BuFLO [23] proposes to shape traffic to evenly-spaced bursts of a fixed number of packets for a certain minimum amount of time after a request starts. Our pacing strategy is a significant generalization of BuFLO, where the shape may be different for every partition of requests. Cai et al. [14] propose a simple extension of BuFLO to make pacing sensitive to congestion signals, much like Pacer. BuFLO and its extension have not been integrated into any real system.

In constant-time cryptography [20, 18, 19] the victim’s code is modified either manually or with a compiler transformation to make the timing of outputs independent of secrets. This approach has been applied widely to secure small pieces of code like cryptographic libraries but has not been shown to scale to large software so far.

Mitigating network side channels in Clouds.

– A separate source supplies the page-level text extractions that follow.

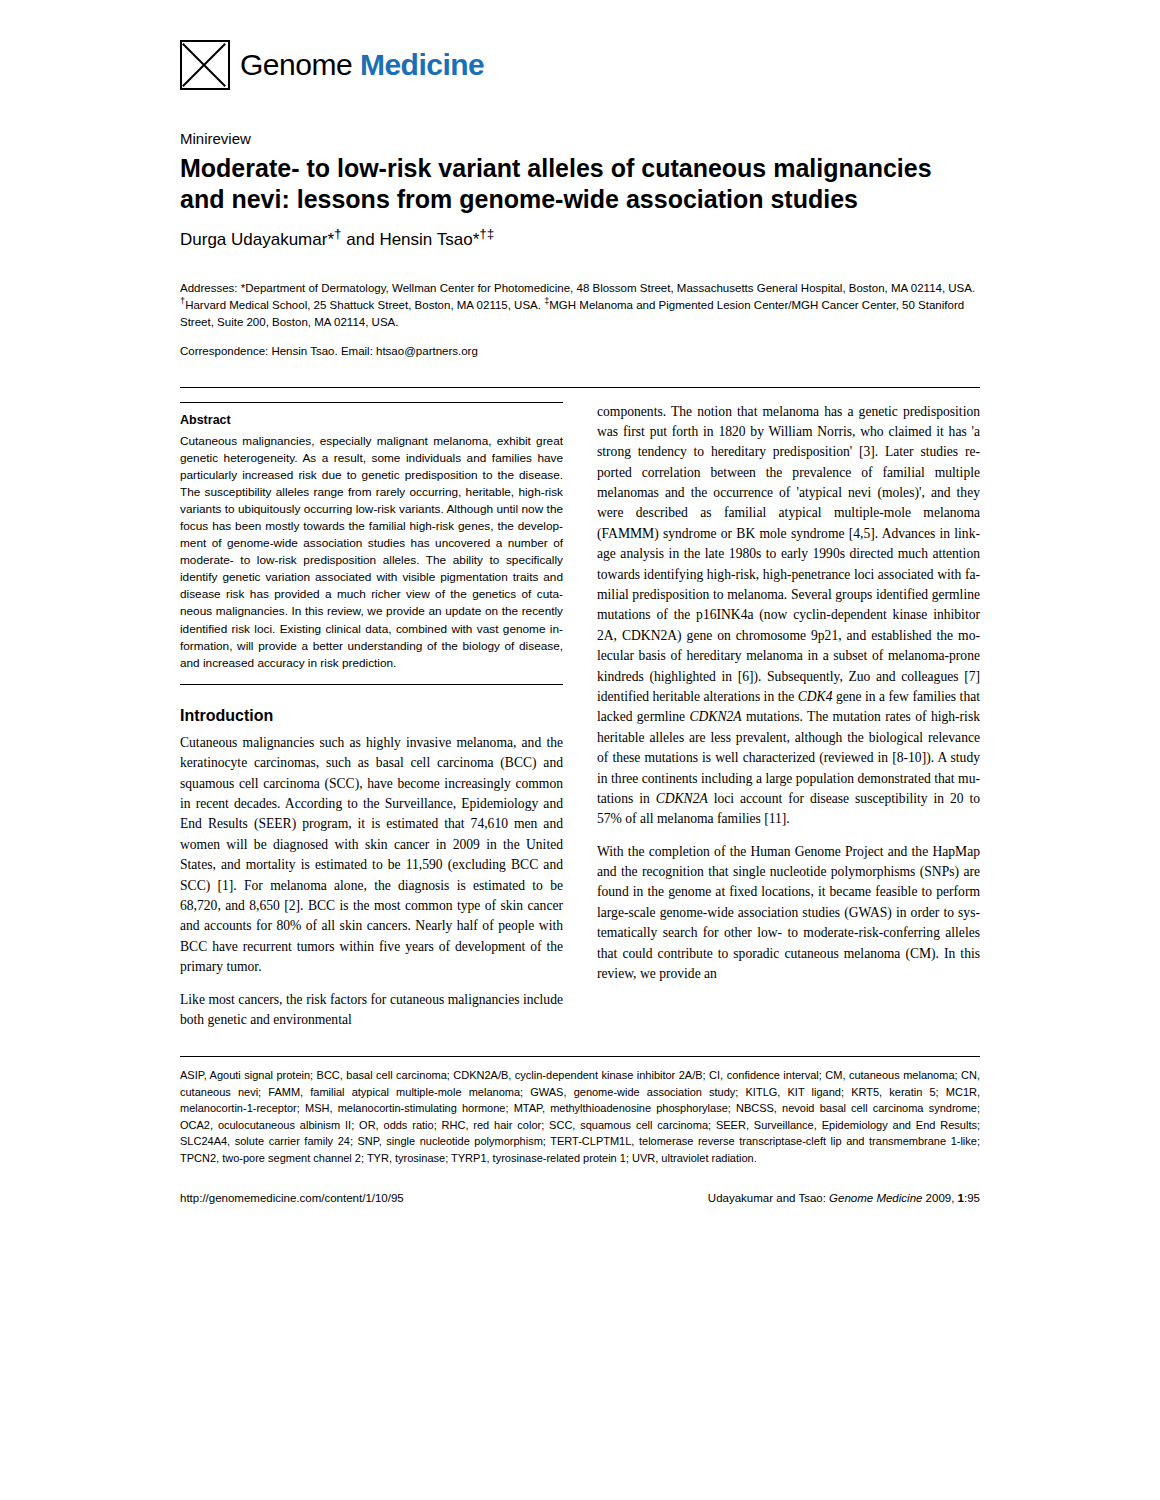Genome Medicine
Minireview
Moderate- to low-risk variant alleles of cutaneous malignancies and nevi: lessons from genome-wide association studies
Durga Udayakumar*† and Hensin Tsao*†‡
Addresses: *Department of Dermatology, Wellman Center for Photomedicine, 48 Blossom Street, Massachusetts General Hospital, Boston, MA 02114, USA. †Harvard Medical School, 25 Shattuck Street, Boston, MA 02115, USA. ‡MGH Melanoma and Pigmented Lesion Center/MGH Cancer Center, 50 Staniford Street, Suite 200, Boston, MA 02114, USA.
Correspondence: Hensin Tsao. Email: htsao@partners.org
Abstract
Cutaneous malignancies, especially malignant melanoma, exhibit great genetic heterogeneity. As a result, some individuals and families have particularly increased risk due to genetic predisposition to the disease. The susceptibility alleles range from rarely occurring, heritable, high-risk variants to ubiquitously occurring low-risk variants. Although until now the focus has been mostly towards the familial high-risk genes, the development of genome-wide association studies has uncovered a number of moderate- to low-risk predisposition alleles. The ability to specifically identify genetic variation associated with visible pigmentation traits and disease risk has provided a much richer view of the genetics of cutaneous malignancies. In this review, we provide an update on the recently identified risk loci. Existing clinical data, combined with vast genome information, will provide a better understanding of the biology of disease, and increased accuracy in risk prediction.
Introduction
Cutaneous malignancies such as highly invasive melanoma, and the keratinocyte carcinomas, such as basal cell carcinoma (BCC) and squamous cell carcinoma (SCC), have become increasingly common in recent decades. According to the Surveillance, Epidemiology and End Results (SEER) program, it is estimated that 74,610 men and women will be diagnosed with skin cancer in 2009 in the United States, and mortality is estimated to be 11,590 (excluding BCC and SCC) [1]. For melanoma alone, the diagnosis is estimated to be 68,720, and 8,650 [2]. BCC is the most common type of skin cancer and accounts for 80% of all skin cancers. Nearly half of people with BCC have recurrent tumors within five years of development of the primary tumor.
Like most cancers, the risk factors for cutaneous malignancies include both genetic and environmental
components. The notion that melanoma has a genetic predisposition was first put forth in 1820 by William Norris, who claimed it has 'a strong tendency to hereditary predisposition' [3]. Later studies reported correlation between the prevalence of familial multiple melanomas and the occurrence of 'atypical nevi (moles)', and they were described as familial atypical multiple-mole melanoma (FAMMM) syndrome or BK mole syndrome [4,5]. Advances in linkage analysis in the late 1980s to early 1990s directed much attention towards identifying high-risk, high-penetrance loci associated with familial predisposition to melanoma. Several groups identified germline mutations of the p16INK4a (now cyclin-dependent kinase inhibitor 2A, CDKN2A) gene on chromosome 9p21, and established the molecular basis of hereditary melanoma in a subset of melanoma-prone kindreds (highlighted in [6]). Subsequently, Zuo and colleagues [7] identified heritable alterations in the CDK4 gene in a few families that lacked germline CDKN2A mutations. The mutation rates of high-risk heritable alleles are less prevalent, although the biological relevance of these mutations is well characterized (reviewed in [8-10]). A study in three continents including a large population demonstrated that mutations in CDKN2A loci account for disease susceptibility in 20 to 57% of all melanoma families [11].
With the completion of the Human Genome Project and the HapMap and the recognition that single nucleotide polymorphisms (SNPs) are found in the genome at fixed locations, it became feasible to perform large-scale genome-wide association studies (GWAS) in order to systematically search for other low- to moderate-risk-conferring alleles that could contribute to sporadic cutaneous melanoma (CM). In this review, we provide an
ASIP, Agouti signal protein; BCC, basal cell carcinoma; CDKN2A/B, cyclin-dependent kinase inhibitor 2A/B; CI, confidence interval; CM, cutaneous melanoma; CN, cutaneous nevi; FAMM, familial atypical multiple-mole melanoma; GWAS, genome-wide association study; KITLG, KIT ligand; KRT5, keratin 5; MC1R, melanocortin-1-receptor; MSH, melanocortin-stimulating hormone; MTAP, methylthioadenosine phosphorylase; NBCSS, nevoid basal cell carcinoma syndrome; OCA2, oculocutaneous albinism II; OR, odds ratio; RHC, red hair color; SCC, squamous cell carcinoma; SEER, Surveillance, Epidemiology and End Results; SLC24A4, solute carrier family 24; SNP, single nucleotide polymorphism; TERT-CLPTM1L, telomerase reverse transcriptase-cleft lip and transmembrane 1-like; TPCN2, two-pore segment channel 2; TYR, tyrosinase; TYRP1, tyrosinase-related protein 1; UVR, ultraviolet radiation.
http://genomemedicine.com/content/1/10/95
Udayakumar and Tsao: Genome Medicine 2009, 1:95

Contention on NICs in a Cloud can be mitigated by time-division multiple access (TDMA) in a hypervisor [34] as this eliminates the adversary VM’s ability to observe a co-located victim’s traffic. However, this approach is inherently inefficient when the payload traffic is bursty. Statistical multiplexing, which caps the amount of data transmitted by a VM in an epoch, is fundamentally insecure as it allows side-channel attacks (§2).

Another defense is to restrict the adversary VM’s ability to observe time [62, 44, 42]. StopWatch [39] replaces a VM’s clock with virtual time based only on that VM’s execution. To mitigate network side channels, each VM is replicated , the replicas are co-located with different guests, and each interrupt is delivered at a virtual time that is the median of the 3 times. This prevents a guest from consistently observing I/O interference with any co-located tenant. However, it also requires a increase in employed Cloud resources. In contrast, Pacer mitigates network side-channel leaks with far less resource overhead. Deterland [68] also replaces VMs’ real time with virtual time, but it does not address leaks due to network side channels as it delivers I/O events to VMs without delay.

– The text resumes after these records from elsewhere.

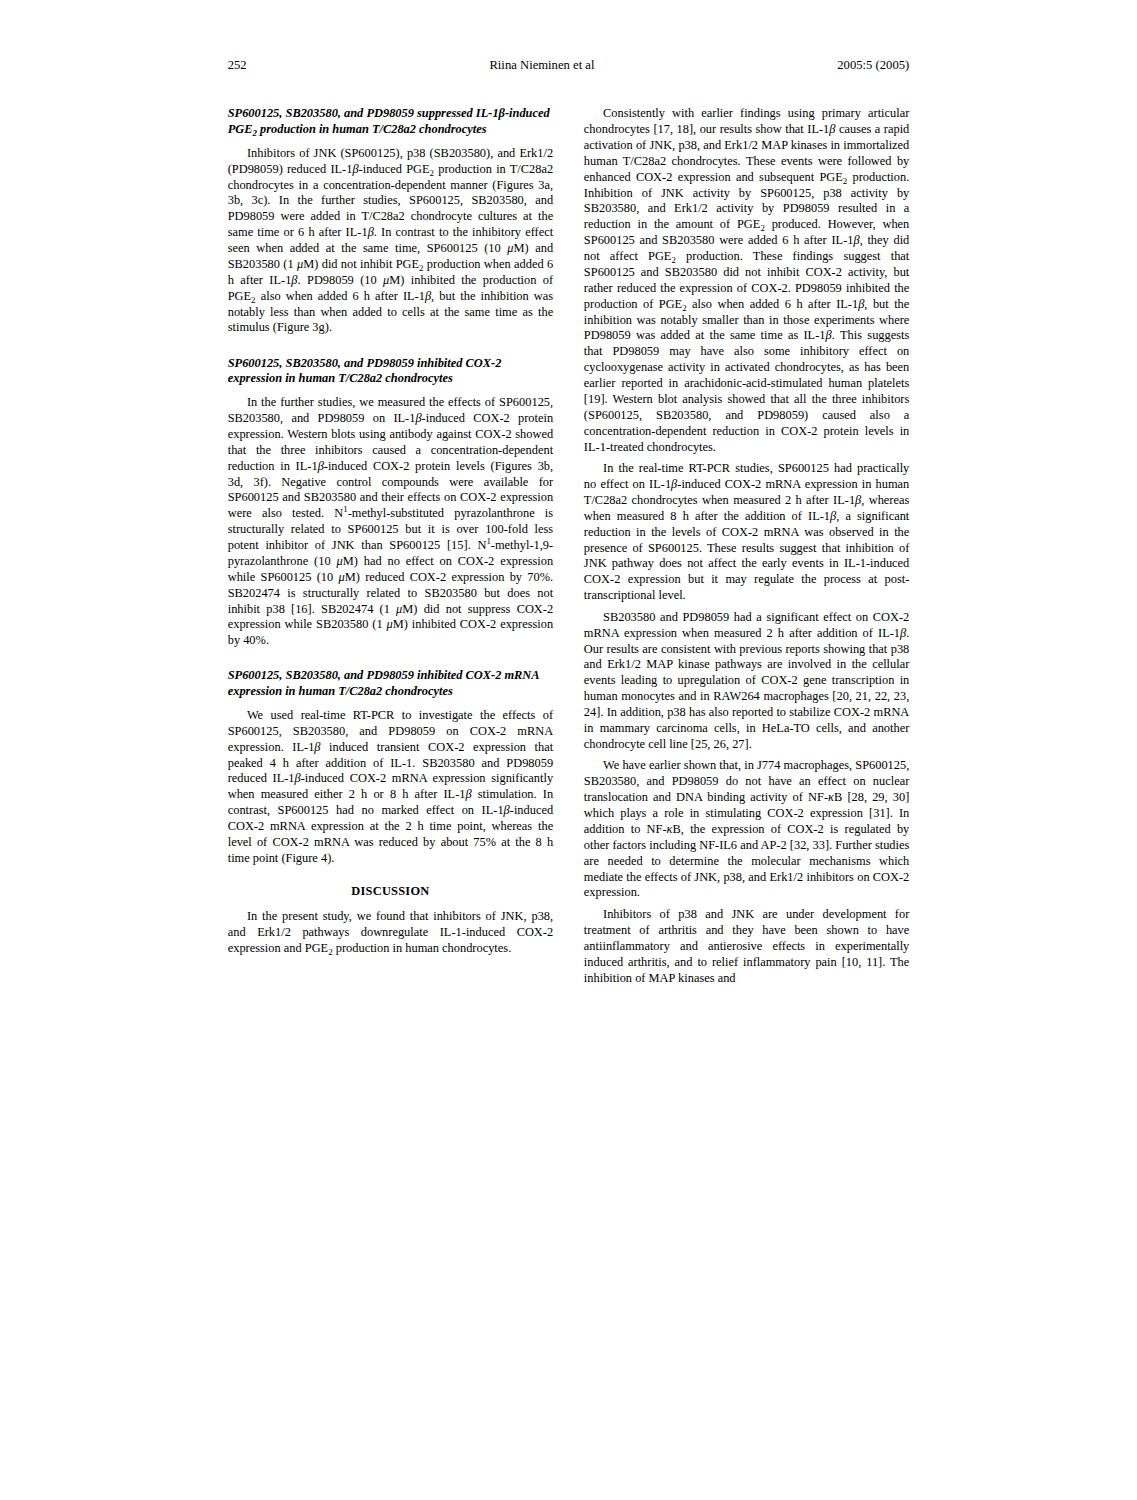252 Riina Nieminen et al 2005:5 (2005)
SP600125, SB203580, and PD98059 suppressed IL-1β-induced PGE2 production in human T/C28a2 chondrocytes
Inhibitors of JNK (SP600125), p38 (SB203580), and Erk1/2 (PD98059) reduced IL-1β-induced PGE2 production in T/C28a2 chondrocytes in a concentration-dependent manner (Figures 3a, 3b, 3c). In the further studies, SP600125, SB203580, and PD98059 were added in T/C28a2 chondrocyte cultures at the same time or 6 h after IL-1β. In contrast to the inhibitory effect seen when added at the same time, SP600125 (10 μ M) and SB203580 (1 μ M) did not inhibit PGE2 production when added 6 h after IL-1β. PD98059 (10 μ M) inhibited the production of PGE2 also when added 6 h after IL-1β, but the inhibition was notably less than when added to cells at the same time as the stimulus (Figure 3g).
SP600125, SB203580, and PD98059 inhibited COX-2 expression in human T/C28a2 chondrocytes
In the further studies, we measured the effects of SP600125, SB203580, and PD98059 on IL-1β-induced COX-2 protein expression. Western blots using antibody against COX-2 showed that the three inhibitors caused a concentration-dependent reduction in IL-1β-induced COX-2 protein levels (Figures 3b, 3d, 3f). Negative control compounds were available for SP600125 and SB203580 and their effects on COX-2 expression were also tested. N1-methyl-substituted pyrazolanthrone is structurally related to SP600125 but it is over 100-fold less potent inhibitor of JNK than SP600125 [15]. N1-methyl-1,9-pyrazolanthrone (10 μ M) had no effect on COX-2 expression while SP600125 (10 μ M) reduced COX-2 expression by 70%. SB202474 is structurally related to SB203580 but does not inhibit p38 [16]. SB202474 (1 μ M) did not suppress COX-2 expression while SB203580 (1 μ M) inhibited COX-2 expression by 40%.
SP600125, SB203580, and PD98059 inhibited COX-2 mRNA expression in human T/C28a2 chondrocytes
We used real-time RT-PCR to investigate the effects of SP600125, SB203580, and PD98059 on COX-2 mRNA expression. IL-1β induced transient COX-2 expression that peaked 4 h after addition of IL-1. SB203580 and PD98059 reduced IL-1β-induced COX-2 mRNA expression significantly when measured either 2 h or 8 h after IL-1β stimulation. In contrast, SP600125 had no marked effect on IL-1β-induced COX-2 mRNA expression at the 2 h time point, whereas the level of COX-2 mRNA was reduced by about 75% at the 8 h time point (Figure 4).
DISCUSSION
In the present study, we found that inhibitors of JNK, p38, and Erk1/2 pathways downregulate IL-1-induced COX-2 expression and PGE2 production in human chondrocytes.
Consistently with earlier findings using primary articular chondrocytes [17, 18], our results show that IL-1β causes a rapid activation of JNK, p38, and Erk1/2 MAP kinases in immortalized human T/C28a2 chondrocytes. These events were followed by enhanced COX-2 expression and subsequent PGE2 production. Inhibition of JNK activity by SP600125, p38 activity by SB203580, and Erk1/2 activity by PD98059 resulted in a reduction in the amount of PGE2 produced. However, when SP600125 and SB203580 were added 6 h after IL-1β, they did not affect PGE2 production. These findings suggest that SP600125 and SB203580 did not inhibit COX-2 activity, but rather reduced the expression of COX-2. PD98059 inhibited the production of PGE2 also when added 6 h after IL-1β, but the inhibition was notably smaller than in those experiments where PD98059 was added at the same time as IL-1β. This suggests that PD98059 may have also some inhibitory effect on cyclooxygenase activity in activated chondrocytes, as has been earlier reported in arachidonic-acid-stimulated human platelets [19]. Western blot analysis showed that all the three inhibitors (SP600125, SB203580, and PD98059) caused also a concentration-dependent reduction in COX-2 protein levels in IL-1-treated chondrocytes.
In the real-time RT-PCR studies, SP600125 had practically no effect on IL-1β-induced COX-2 mRNA expression in human T/C28a2 chondrocytes when measured 2 h after IL-1β, whereas when measured 8 h after the addition of IL-1β, a significant reduction in the levels of COX-2 mRNA was observed in the presence of SP600125. These results suggest that inhibition of JNK pathway does not affect the early events in IL-1-induced COX-2 expression but it may regulate the process at post-transcriptional level.
SB203580 and PD98059 had a significant effect on COX-2 mRNA expression when measured 2 h after addition of IL-1β. Our results are consistent with previous reports showing that p38 and Erk1/2 MAP kinase pathways are involved in the cellular events leading to upregulation of COX-2 gene transcription in human monocytes and in RAW264 macrophages [20, 21, 22, 23, 24]. In addition, p38 has also reported to stabilize COX-2 mRNA in mammary carcinoma cells, in HeLa-TO cells, and another chondrocyte cell line [25, 26, 27].
We have earlier shown that, in J774 macrophages, SP600125, SB203580, and PD98059 do not have an effect on nuclear translocation and DNA binding activity of NF-κ B [28, 29, 30] which plays a role in stimulating COX-2 expression [31]. In addition to NF-κ B, the expression of COX-2 is regulated by other factors including NF-IL6 and AP-2 [32, 33]. Further studies are needed to determine the molecular mechanisms which mediate the effects of JNK, p38, and Erk1/2 inhibitors on COX-2 expression.
Inhibitors of p38 and JNK are under development for treatment of arthritis and they have been shown to have antiinflammatory and antierosive effects in experimentally induced arthritis, and to relief inflammatory pain [10, 11]. The inhibition of MAP kinases and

Bilal et al. [10] address leaks via the pattern of queries to different backend nodes in multi-tier stream-processing applications in a Cloud, but they do not consider leaks due to packet size and timing, which is what Pacer focuses on.

Metadata-privacy. Herd [38],  Vuvuzela [60], and Karaoke [37] provide metadata-privacy—they prevent information about who is communicating to whom from leaking into network side channels. This goal is fundamentally different from Pacer’s goal of preventing server-side secrets from leaking. However, these systems and Pacer share underlying techniques such as the use of dummy packets to shape traffic.

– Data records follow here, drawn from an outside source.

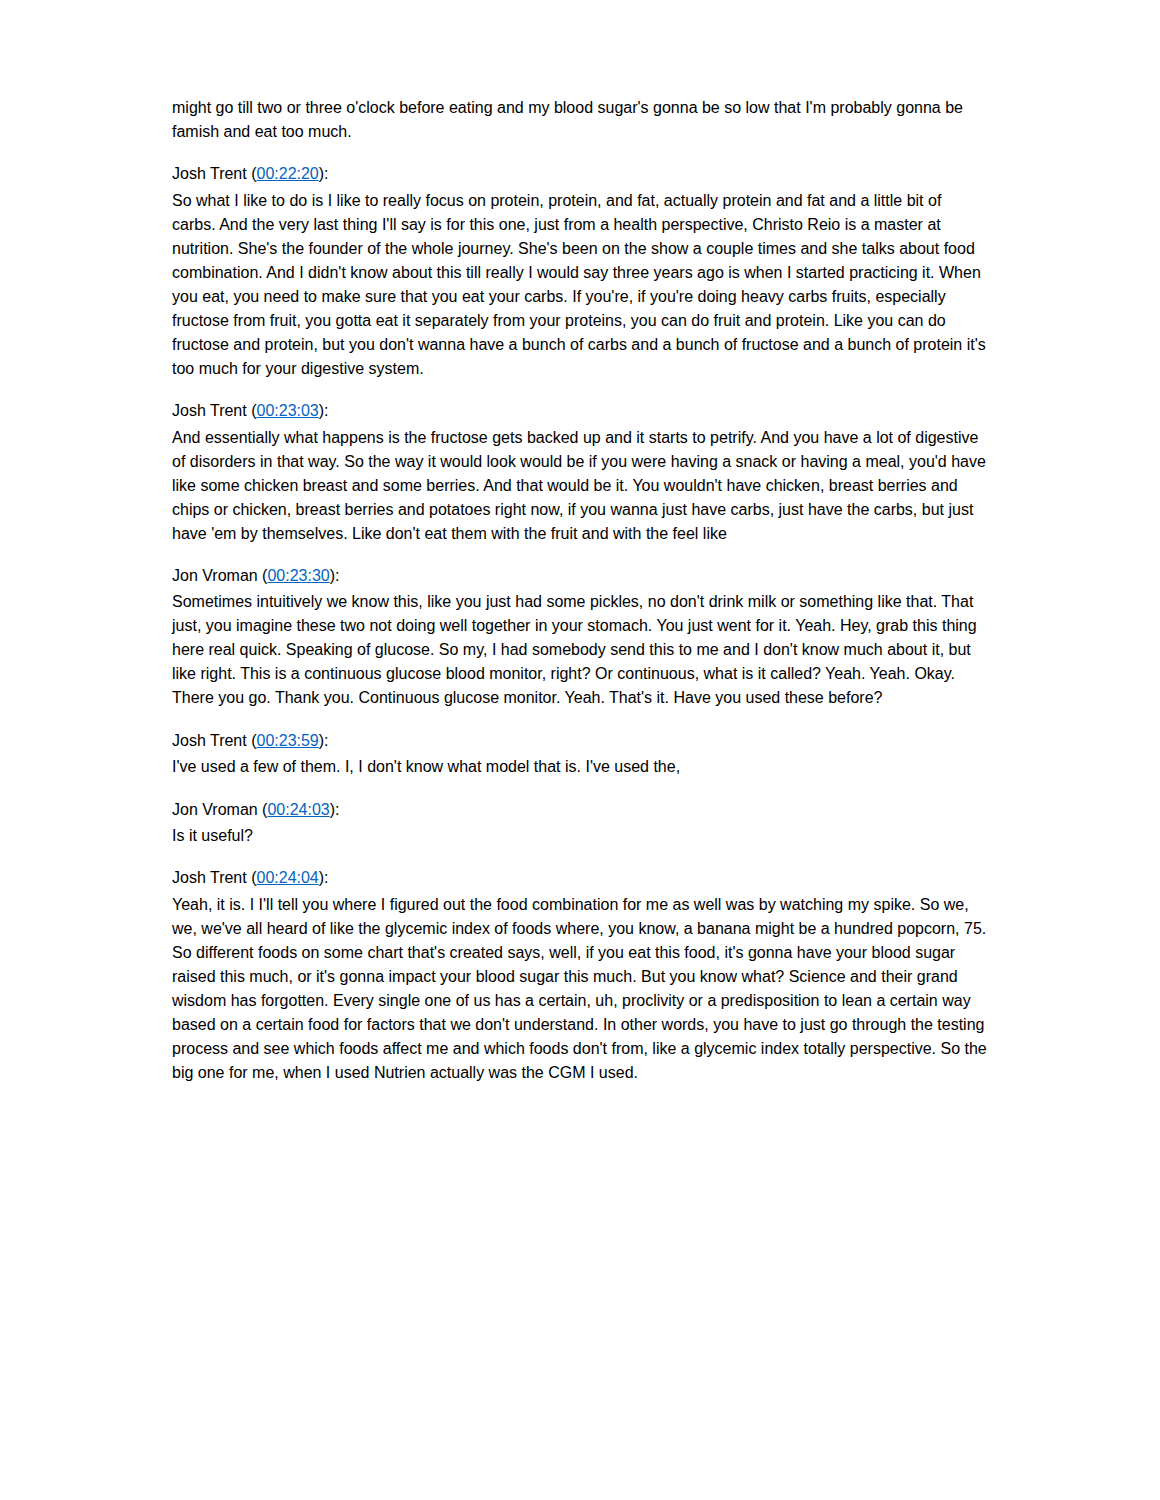might go till two or three o'clock before eating and my blood sugar's gonna be so low that I'm probably gonna be famish and eat too much.
Josh Trent (00:22:20):
So what I like to do is I like to really focus on protein, protein, and fat, actually protein and fat and a little bit of carbs. And the very last thing I'll say is for this one, just from a health perspective, Christo Reio is a master at nutrition. She's the founder of the whole journey. She's been on the show a couple times and she talks about food combination. And I didn't know about this till really I would say three years ago is when I started practicing it. When you eat, you need to make sure that you eat your carbs. If you're, if you're doing heavy carbs fruits, especially fructose from fruit, you gotta eat it separately from your proteins, you can do fruit and protein. Like you can do fructose and protein, but you don't wanna have a bunch of carbs and a bunch of fructose and a bunch of protein it's too much for your digestive system.
Josh Trent (00:23:03):
And essentially what happens is the fructose gets backed up and it starts to petrify. And you have a lot of digestive of disorders in that way. So the way it would look would be if you were having a snack or having a meal, you'd have like some chicken breast and some berries. And that would be it. You wouldn't have chicken, breast berries and chips or chicken, breast berries and potatoes right now, if you wanna just have carbs, just have the carbs, but just have 'em by themselves. Like don't eat them with the fruit and with the feel like
Jon Vroman (00:23:30):
Sometimes intuitively we know this, like you just had some pickles, no don't drink milk or something like that. That just, you imagine these two not doing well together in your stomach. You just went for it. Yeah. Hey, grab this thing here real quick. Speaking of glucose. So my, I had somebody send this to me and I don't know much about it, but like right. This is a continuous glucose blood monitor, right? Or continuous, what is it called? Yeah. Yeah. Okay. There you go. Thank you. Continuous glucose monitor. Yeah. That's it. Have you used these before?
Josh Trent (00:23:59):
I've used a few of them. I, I don't know what model that is. I've used the,
Jon Vroman (00:24:03):
Is it useful?
Josh Trent (00:24:04):
Yeah, it is. I I'll tell you where I figured out the food combination for me as well was by watching my spike. So we, we, we've all heard of like the glycemic index of foods where, you know, a banana might be a hundred popcorn, 75. So different foods on some chart that's created says, well, if you eat this food, it's gonna have your blood sugar raised this much, or it's gonna impact your blood sugar this much. But you know what? Science and their grand wisdom has forgotten. Every single one of us has a certain, uh, proclivity or a predisposition to lean a certain way based on a certain food for factors that we don't understand. In other words, you have to just go through the testing process and see which foods affect me and which foods don't from, like a glycemic index totally perspective. So the big one for me, when I used Nutrien actually was the CGM I used.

Other work. Oblivious computing [21, 24, 43] prevents accessed memory addresses or accessed database keys from depending on secrets. Pacer addresses the orthogonal problem of making packet size and timing independent of secrets.

Some prior work [51, 45, 17] uses techniques similar to those used for network side channel mitigation to performance isolate co-located tenants. Richter et al. [52] propose to performance-isolate co-located tenants by modifying the NIC firmware. Pacer’s traffic shaping can be similarly implemented in the NIC. This would provide strong isolation of the pacing logic from the rest of the system in the face of micro-architectural side channels. Silo [33] implements traffic pacing in the hypervisor like Pacer. However, Silo’s goal is to improve remote access latency, not information security, and, hence, its pacing logic is very different.

9 Conclusions

We presented and evaluated Pacer, a traffic-shaping tunnel implementation for an IaaS Cloud. Pacer shapes tenant’s network traffic to be independent of secrets, therefore thwarting network side channels attacks by adversaries who can achieve co-location in the same server, rack, or datacenter, or otherwise observe victim’s traffic. Pacer reduces overhead by allowing the tenant’s traffic shape to reveal non-secret aspects of its workload. Experiments with video and document servers show that Pacer can achieve a bandwidth cost that reflects the tenant’s conditional traffic distribution given public parameters and generally modest runtime overhead. Pacer’s design can be generalized to cover client traffic, multi-tier systems, and general VPNs, but the details remain as future work.